Fiscal Option 2: Personal Income Tax Cuts – the Blah

These are likely to favour the rich, resulting in less spending and more savings. Sure, some of that savings will prop up the stock market, but if the package is big enough, increasing savings will also at the margin push the equilibrium interest rate lower, making any Fed policy more restrictive. Seen another way, the deficit will rise for no good reason, implying that the Fed will have keep rates lower to finance it.

Fiscal Option 3: Corporate Revival – the Awesome

US corporates (and others across the world) have refused to spend on capex. Instead, US corporates have raised debt to retire equity in the past – that was based on the expectation (an incorrect one we argued), that interest rates would remain low for longer. Even though their coverage ratios are adequate and debt maturities long, Corporate America’s path to maintain solvency is to raise capex, productivity and its return on its assets.
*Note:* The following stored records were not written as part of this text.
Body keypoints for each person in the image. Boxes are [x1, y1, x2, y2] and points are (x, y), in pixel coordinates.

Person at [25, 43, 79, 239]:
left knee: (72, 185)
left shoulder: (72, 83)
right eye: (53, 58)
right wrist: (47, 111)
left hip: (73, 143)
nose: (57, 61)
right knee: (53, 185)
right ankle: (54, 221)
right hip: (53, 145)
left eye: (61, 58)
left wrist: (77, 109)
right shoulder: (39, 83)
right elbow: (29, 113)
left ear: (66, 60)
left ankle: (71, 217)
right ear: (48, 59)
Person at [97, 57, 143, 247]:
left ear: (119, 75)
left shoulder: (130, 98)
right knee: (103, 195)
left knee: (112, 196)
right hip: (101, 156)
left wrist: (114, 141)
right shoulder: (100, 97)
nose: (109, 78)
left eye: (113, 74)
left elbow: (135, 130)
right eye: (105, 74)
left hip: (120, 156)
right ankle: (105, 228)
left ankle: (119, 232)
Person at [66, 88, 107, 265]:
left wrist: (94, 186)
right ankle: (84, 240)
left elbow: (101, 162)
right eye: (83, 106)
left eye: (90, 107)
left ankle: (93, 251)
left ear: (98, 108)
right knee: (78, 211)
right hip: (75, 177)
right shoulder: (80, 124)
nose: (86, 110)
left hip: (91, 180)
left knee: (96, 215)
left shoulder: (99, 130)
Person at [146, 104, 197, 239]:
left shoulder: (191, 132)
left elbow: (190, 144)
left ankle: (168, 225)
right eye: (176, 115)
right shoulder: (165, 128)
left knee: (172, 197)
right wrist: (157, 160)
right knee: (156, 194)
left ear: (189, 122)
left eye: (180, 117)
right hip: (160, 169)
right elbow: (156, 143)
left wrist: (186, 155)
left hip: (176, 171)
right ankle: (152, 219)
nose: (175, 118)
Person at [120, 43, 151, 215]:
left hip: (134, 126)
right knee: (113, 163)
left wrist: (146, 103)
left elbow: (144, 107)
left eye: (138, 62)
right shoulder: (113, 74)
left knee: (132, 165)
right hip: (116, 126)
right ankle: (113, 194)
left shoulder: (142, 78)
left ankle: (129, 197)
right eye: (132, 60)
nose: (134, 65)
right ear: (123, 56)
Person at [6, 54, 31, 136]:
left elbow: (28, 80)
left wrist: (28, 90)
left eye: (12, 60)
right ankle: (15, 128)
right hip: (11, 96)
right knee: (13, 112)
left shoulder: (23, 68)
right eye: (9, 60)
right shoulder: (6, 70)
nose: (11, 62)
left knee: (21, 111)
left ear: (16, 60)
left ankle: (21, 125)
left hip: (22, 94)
Structurally, demographics could raise the return on capital that saves on labour. Corporates invest for the next decade (or more) and there’s little doubt that the next wave of capital deployed will be labour-saving. The incremental capex will change the nature of the entire stock of the country’s capital only very slowly, even though some sectors will transform rapidly. As the capital stock slowly transforms to a type that is designed to work with less labour, a falling workforce could raise productivity and the return on such capital over time.

2.3 Protectionism and Foreign Relations

Protectionism – too late to have much of an impact

Economies endogenously try to protect themselves after severe imbalances. The nature of the recovery in the advanced economies (more low-end manufacturing and services in the US, a current account surplus for the euro area) has crushed global trade, doing endogenously what Messrs Smoot and Hawley did in the 1930s.
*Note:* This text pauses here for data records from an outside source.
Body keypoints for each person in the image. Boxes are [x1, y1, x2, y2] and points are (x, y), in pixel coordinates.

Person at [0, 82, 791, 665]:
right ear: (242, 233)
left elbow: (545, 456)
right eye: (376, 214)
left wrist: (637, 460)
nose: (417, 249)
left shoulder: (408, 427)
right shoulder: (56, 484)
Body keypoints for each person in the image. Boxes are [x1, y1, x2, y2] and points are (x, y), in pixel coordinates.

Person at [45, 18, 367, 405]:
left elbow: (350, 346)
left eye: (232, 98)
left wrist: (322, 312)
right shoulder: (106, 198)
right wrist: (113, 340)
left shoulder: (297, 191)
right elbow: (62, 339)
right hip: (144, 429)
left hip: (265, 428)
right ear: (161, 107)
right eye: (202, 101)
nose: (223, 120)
Reviving manufacturing and reversing globalization will certainly protect the domestic economy, but Mr. Trump is half a decade too late to make much more than a marginal impact

Revival of low-end manufacturing started 5 years ago:We have worried for a while that the US was less a consumer and more a competitor for EM thanks to this revival. This is not a new trend he seeks to create.
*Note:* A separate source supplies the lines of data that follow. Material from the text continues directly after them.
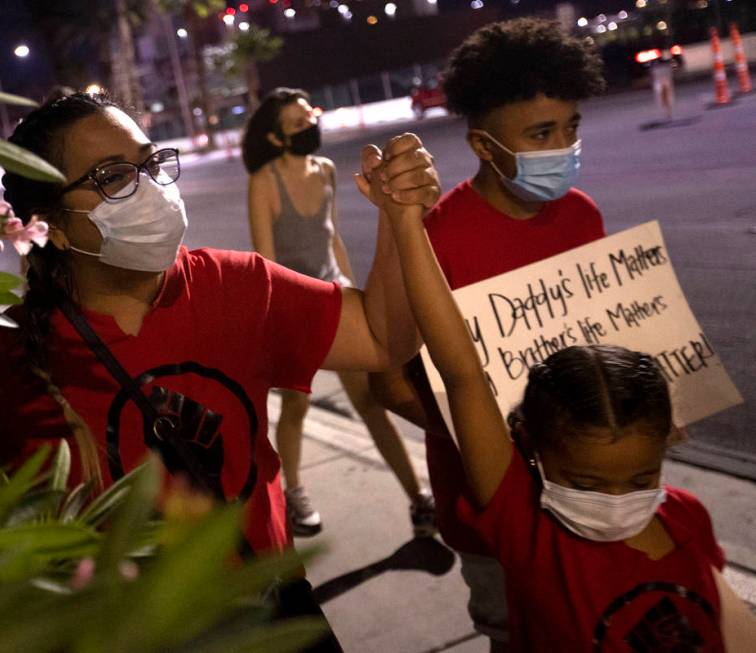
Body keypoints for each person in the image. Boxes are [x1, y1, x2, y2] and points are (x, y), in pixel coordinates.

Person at [0, 92, 439, 650]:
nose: (149, 189)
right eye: (112, 177)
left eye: (149, 163)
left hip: (272, 613)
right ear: (52, 227)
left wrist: (400, 218)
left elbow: (383, 338)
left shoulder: (237, 287)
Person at [369, 164, 756, 652]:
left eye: (641, 481)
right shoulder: (526, 530)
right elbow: (463, 373)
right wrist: (405, 224)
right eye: (586, 484)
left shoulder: (687, 517)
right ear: (531, 447)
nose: (616, 502)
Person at [369, 17, 607, 650]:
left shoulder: (582, 214)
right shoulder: (435, 244)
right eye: (540, 133)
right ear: (482, 145)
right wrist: (484, 439)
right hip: (494, 519)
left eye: (570, 127)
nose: (563, 146)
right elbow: (389, 381)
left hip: (593, 494)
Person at [241, 88, 434, 538]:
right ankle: (294, 492)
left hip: (335, 297)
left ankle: (419, 499)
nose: (309, 126)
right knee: (296, 403)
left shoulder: (326, 171)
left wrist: (356, 296)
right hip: (294, 306)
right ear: (275, 138)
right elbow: (265, 263)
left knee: (371, 402)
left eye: (310, 116)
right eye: (296, 123)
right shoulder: (264, 181)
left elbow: (333, 240)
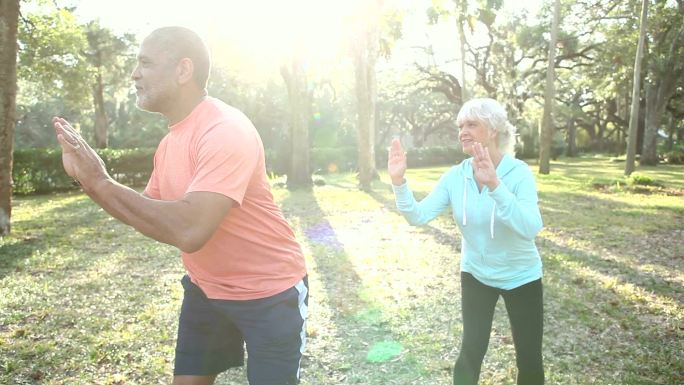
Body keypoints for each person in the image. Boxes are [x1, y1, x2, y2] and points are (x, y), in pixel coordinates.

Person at [53, 26, 308, 385]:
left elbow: (190, 230)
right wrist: (88, 181)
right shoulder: (170, 143)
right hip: (206, 288)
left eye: (145, 63)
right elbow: (144, 213)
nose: (134, 74)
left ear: (183, 70)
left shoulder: (225, 129)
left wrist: (100, 180)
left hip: (269, 293)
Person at [387, 98, 544, 385]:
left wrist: (496, 186)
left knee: (529, 359)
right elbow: (418, 216)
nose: (463, 131)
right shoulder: (455, 176)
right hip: (476, 275)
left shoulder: (518, 173)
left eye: (472, 124)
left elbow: (531, 227)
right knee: (470, 352)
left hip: (522, 276)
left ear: (493, 129)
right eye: (461, 126)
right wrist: (399, 182)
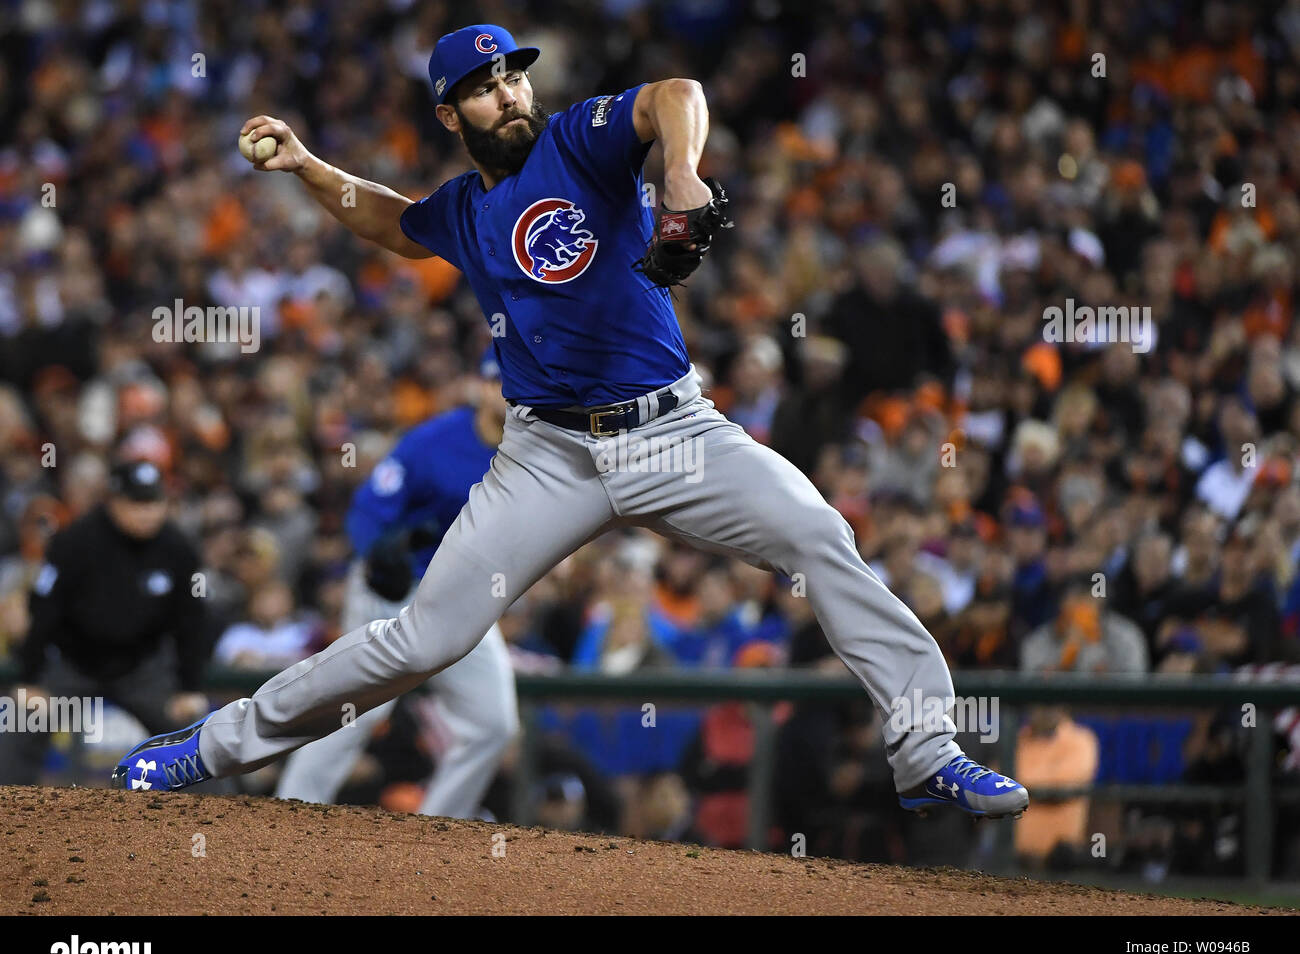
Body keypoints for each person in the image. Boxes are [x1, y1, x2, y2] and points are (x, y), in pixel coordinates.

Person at [113, 23, 1028, 821]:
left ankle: (926, 748)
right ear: (449, 116)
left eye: (512, 74)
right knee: (426, 637)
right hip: (547, 453)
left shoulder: (578, 143)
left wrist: (677, 171)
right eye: (480, 87)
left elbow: (678, 93)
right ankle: (216, 745)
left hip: (674, 431)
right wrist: (309, 166)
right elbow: (393, 223)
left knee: (822, 535)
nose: (506, 93)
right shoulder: (467, 212)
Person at [273, 363, 518, 819]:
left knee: (493, 723)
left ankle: (440, 827)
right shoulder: (432, 441)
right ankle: (291, 811)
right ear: (480, 387)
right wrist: (376, 550)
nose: (508, 392)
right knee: (358, 711)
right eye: (499, 382)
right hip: (393, 587)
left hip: (462, 596)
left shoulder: (534, 449)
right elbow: (368, 508)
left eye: (517, 381)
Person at [1, 460, 210, 784]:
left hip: (142, 668)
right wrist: (31, 677)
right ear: (114, 500)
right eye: (136, 503)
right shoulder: (76, 540)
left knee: (197, 736)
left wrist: (189, 687)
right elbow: (44, 609)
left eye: (154, 502)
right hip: (73, 664)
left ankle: (224, 827)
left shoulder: (178, 549)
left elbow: (192, 621)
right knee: (20, 719)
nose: (146, 513)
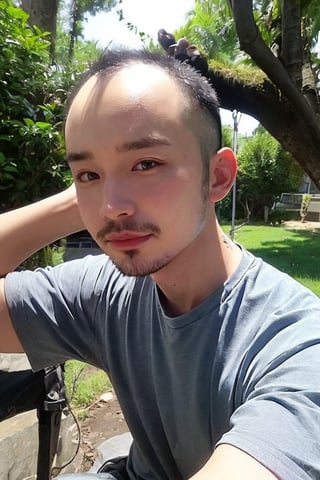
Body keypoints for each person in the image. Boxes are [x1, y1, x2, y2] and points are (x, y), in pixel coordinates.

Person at [0, 49, 319, 480]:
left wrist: (101, 180)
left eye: (146, 163)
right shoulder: (107, 290)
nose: (112, 207)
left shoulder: (295, 344)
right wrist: (86, 197)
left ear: (219, 177)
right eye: (86, 174)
Global trade volumes have collapsed after the crisis: Sure, breaking trade deals will protect the domestic economy and hurt some, but the collapse of global trade after the crisis means the downside is limited. Cancelling TPP was easy, but cancelling NAFTA will be much harder thanks to supply-chains, like Brexit.

Immigration has already peaked Immigration into the advanced economies peaked around the time of the financial crisis. And so has the inward immigration from Mexico. Again, this is not a new trend!

Foreign Relations will favour some, hurt some, and ignore most of the others

Russia, unless something goes horribly wrong in the electoral hacking scandal, has significant upside.

The UK: Mr. Trump will have a particular interest in making sure that Brexit moves through smoothly so that he has a stronger rationale for arguing that withdrawing from trade agreements doesn’t hurt.

China has clearly been singled out for rough treatment with the ‘currency manipulator’ tag the most likely threat, ironically at a time when China is trying its best to keep its currency from a sharp fall. China has very little to retaliate with, and its loss of market share in the US has traditionally been Mexico’s gain.

OUR VERDICT? Corporate labour-reducing capex is the singular dynamic that fights the good fight It addresses the cause, reduces structural stagnation by raising productivity, and addresses today’s imbalance (falling capital-labour ratio) as well as tomorrow’s demographic challenge. Neither infrastructure spending nor personal income tax cuts come anywhere close. Protectionism sounds like it will help the domestic economy, but most of the trends that the market is betting on have started five or more years ago – where’s the surprise or the impulse? But Mr. Trump has two tailwinds that no one has had for a while – an economy that is close to full employment, and the animal spirits that he has revived himself. What will he do with those?